It would be difficult for Rick Springfield to second-guess his career choices. Springfield was a star of the daytime drama “General Hospital” (1981 to 1983) as well as one of the most successful pop-rock stars of the early ’80s.
He even won a Grammy for his chart-topping, dark but catchy “Jessie’s Girl” (1981) and followed up with four other top-10 singles: “I’ve Done Everything For You,” “Don’t Talk to Strangers,” “Affair of the Heart” and “Love Somebody.”
Even though Springfield hit his popularity peak in the ’80s, the Reagan-era pinup continues to play to thousands of screaming (mostly female) fans.
“It’s been amazing,” Springfield says while calling from Milwaukee. “I would be crazy to say I have any regrets.”
And yet, the 64-year-old Springfield proves he could have veered into a different direction altogether. The Australian, who lives in Los Angeles, is also a novelist.

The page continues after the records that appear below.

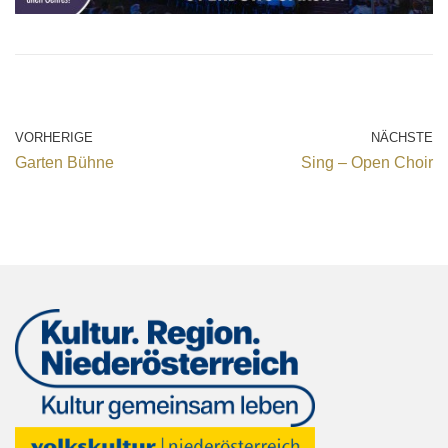
VORHERIGE
NÄCHSTE
Garten Bühne
Sing – Open Choir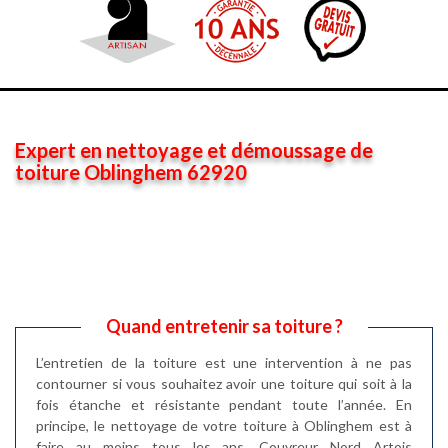
Expert en nettoyage et démoussage de
toiture Oblinghem 62920
Quand entretenir sa toiture ?
L’entretien de la toiture est une intervention à ne pas
contourner si vous souhaitez avoir une toiture qui soit à la
fois étanche et résistante pendant toute l’année. En
principe, le nettoyage de votre toiture à Oblinghem est à
faire au moins tous les ans. Couvreur Nord Artois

Springfield penned “Magnificent Vibration,” an amusing work of science fiction released in May. In the story, which is an irreverent take on life touched by divine intervention, an unlikely average guy finds a phone line and connects directly with God. The novel is salacious, unpredictable and clever.
“I was encouraged to write fiction after I handed in my memoir (the 2010 New York Times bestseller ‘Late, Late at Night’),” Springfield says. “So I thought I would take a crack at it. When I was in high school I wanted to become a novelist.”
Better late than never.
“And I’m not done yet,” Springfield says. “Just wait until you read the sequel.”
But it’s not as if Springfield is a stranger to the writing business. After all, his catchy three-minute pop songs are short stories, with a beginning, middle and end.
“But this time I had a chance to blow things up,” Springfield says. “I had an opportunity to add so much more color.”
As excited as Springfield is about life as a novelist, he hasn’t slowed down as a recording artist. He’s on tour with his old friends Pat Benatar and Neil Giraldo. They play Sunday at Red Hat Amphitheater in Raleigh.
“That’s special to me since Neil played the solo on ‘Jessie’s Girl,’ ” Springfield recalls. “He’s a special guitarist.”
Will Giraldo reprise that memorable lead during the tour? “I haven’t even thought about that,” Springfield says. “You’re one step ahead of me.”
Springfield’s cool quotient continues to rise a generation after he rose to the top of the big-haired ’80s pile. A year ago he was featured in Dave Grohl’s entertaining “Sound City” documentary, which focused on a hole-in-the-wall studio in Los Angeles’ San Fernando Valley in which Nirvana, Cheap Trick, Fleetwood Mac and Rick Springfield, among many others, created musical history.
The Sound City Players, an All-Star group that included Grohl, Springfield, John Fogerty and Stevie Nicks, played a few select dates, including a jaw-dropping gig at Austin’s South By Southwest music conference in 2013.
“That was an amazing experience,” Springfield says. “I had the opportunity to play with some incredible musicians, including Dave Grohl, who is such an amazing guy. It’s just part of what I’m doing. I’m just trying to continue challenging myself. I don’t just want to play the old songs and that’s it. There has to be more to it than that for me.”